Boldt corrected his name.
“Sure-I spend nearly every waking hour with my head buried in a damn computer screen. Who doesn’t these days? It’s like the lead in the Roman pipes, right? Machines this smart, they’re going to make us all dumb. But I sure as shit know who’s on my payroll, and this guy here is not one of them.”
“Do you run your own deliveries?”
“With the insurance what it is? Hell no.”
“So maybe he trucks your product.”
“Maybe he does,” Fione agreed, “so what the fuck do I care?”
“You care,” LaMoia said.
Fione glared.
Boldt asked, “Who delivers the Adler product for you?”
“They’re a good customer of ours, Adler is. Listen, Fowler and I already did this dance. Okay? What I’m supposed to say? You want I should lie to you? Tell me.”

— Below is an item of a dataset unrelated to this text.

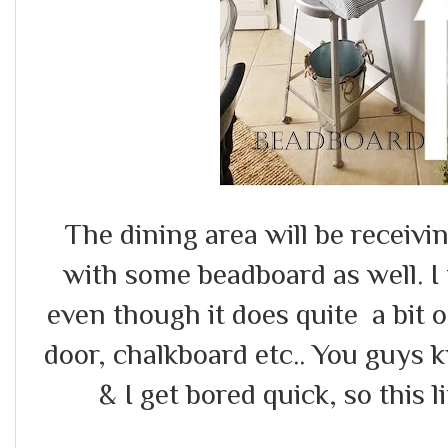
The dining area will be receivin
with some beadboard as well. I t
even though it does quite a bit 
door, chalkboard etc.. You guys kn
& I get bored quick, so this l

“Who delivers the Adler product?”
Fione answered, “Pacer handles all our shipping.”
LaMoia wrote it down.
Taking a wild guess, Boldt handed the mug shot back to Fione and said, “This man applied for a job with you.” He paused. Fione’s face flushed and he would not look at either of them. “He had a prison record. He was fresh out of prison and you turned him down.”
The man spoke to the desk. “He was wired. All hyped up, you know? I didn’t like the guy.” He braved a look at Boldt. “Is that a crime?”
“But you didn’t tell Fowler that.”
“He didn’t ask.”
LaMoia said, “You had to get rid of him, so you gave him the name of another company.”
“No. Nothing like that. I got rid of him. That’s all.”
Boldt said, “Are Pacer’s colors red, yellow, and blue?”
“No,” the man answered. “Black and green, I think.”
Boldt tried again. “One of your customers, then. A food product company uses red, yellow, and blue in their labels.”
“You remember first grade, Sergeant Blot? The primary colors are in every other color,” he instructed.
“Just those colors. Only the primary colors. Red. Yellow. Blue. One of your food accounts uses just those colors.”
“Food companies are our specialty-our niche. All right? You know how many there are in this state? You know how many customers we have?” Fione asked rhetorically, answering, “Maybe sixty or seventy. You know how often those customers change their designs, their colors, their look? You expect me to identify one of our customers by their colors? Do you know anything about this business?”